Mas, segundo ele, havia ficado "claro que não é possível implementar esse plano e, ao mesmo tempo, respeitar rigorosamente os princípios humanitários de humanidade, neutralidade, imparcialidade e independência, que não vou abandonar".

Em resposta, a GHF afirmou que "não seria dissuadida" pela renúncia de Wood.

O grupo disse que os críticos "que se beneficiam do status quo têm se concentrado mais em destruir isso do que em obter ajuda, com medo de que soluções novas e criativas para problemas insolúveis possam realmente dar certo".

John Acree, ex-gerente da USAID — a agência do governo dos EUA responsável pela administração da ajuda internacional — foi nomeado diretor executivo interino.

Pessoas caminhando por uma estrada empoeirada carregando caixas de ajuda humanitária de um centro da GHF no fim de maio, enquanto a fumaça sobe ao fundo
Getty Images
Palestinos receberam ajuda humanitária dos centros da GHF no fim de maio — testemunhas relataram distúrbios graves durante a distribuição da ajuda

Qual é a gravidade da situação no local?

Israel impôs um bloqueio total à ajuda humanitária para Gaza em 2 de março, e retomou sua ofensiva militar duas semanas depois, encerrando um cessar-fogo de dois meses com o Hamas.

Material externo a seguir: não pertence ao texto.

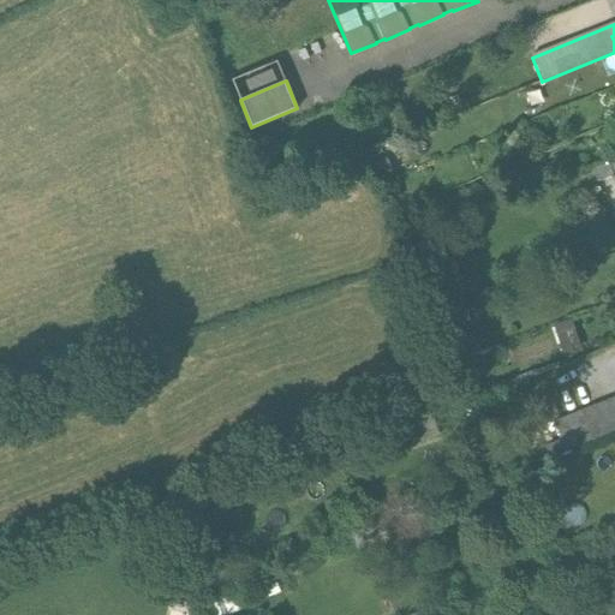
[(598,183),(611,178),(614,175),(614,161),(593,169),(598,183)]
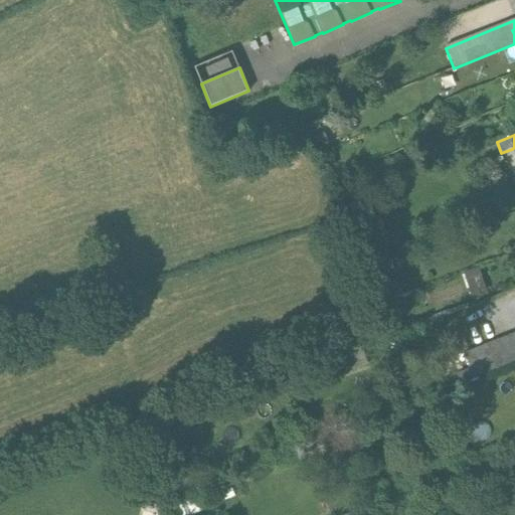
[(485,265),(469,270),(475,294),(491,289),(485,265)]
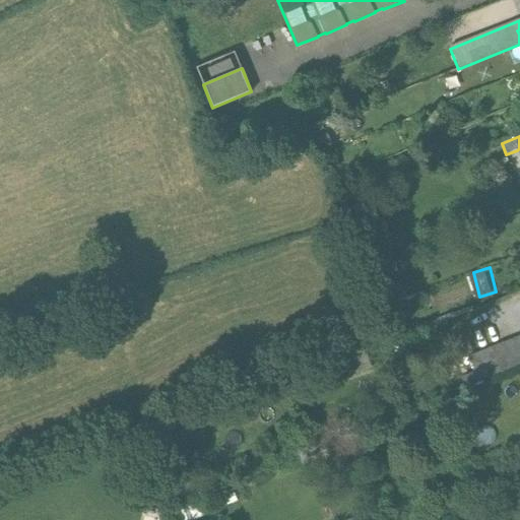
[(519,336),(481,352),(491,377),(519,366),(519,336)]
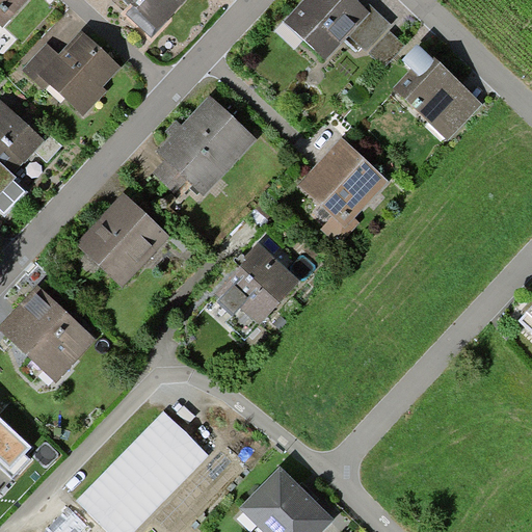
[(0,0),(0,23),(1,25),(25,0),(0,0)]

O governo israelense disse que as medidas tinham o objetivo de pressionar o grupo armado a libertar os 58 reféns ainda mantidos em Gaza, dos quais acredita-se que 23 estejam vivos.

Em 19 de maio, o Exército israelense lançou uma ofensiva ampliada que, segundo o primeiro-ministro, Benjamin Netanyahu, levaria as tropas a "assumir o controle de todas as áreas" de Gaza. O plano, segundo informações, incluiria a remoção completa de civis do norte e o deslocamento forçado para o sul.

Netanyahu também disse que Israel aliviaria temporariamente o bloqueio e permitiria a entrada de uma quantidade "básica" de alimentos em Gaza para evitar a fome, após pressão de aliados nos EUA.

No entanto, o chefe do Programa Mundial de Alimentos da ONU alertou recentemente que a ajuda era apenas uma "gota no oceano" do que era necessário no território para reverter os níveis catastróficos de fome, em meio à escassez significativa de alimentos básicos e à disparada dos preços.

Meio milhão de pessoas correm o risco de passar fome nos próximos meses, de acordo com uma avaliação da Classificação Integrada de Fases da Segurança Alimentar (IPC, na sigla em inglês), apoiada pela ONU.

Israel lançou uma campanha militar em Gaza em resposta ao ataque pela fronteira do Hamas em 7 de outubro de 2023, no qual cerca de 1,2 mil pessoas foram mortas e outras 251 foram feitas reféns.

Pelo menos 54.056 pessoas foram mortas em Gaza desde então, de acordo com o Ministério da Saúde do território administrado pelo Hamas.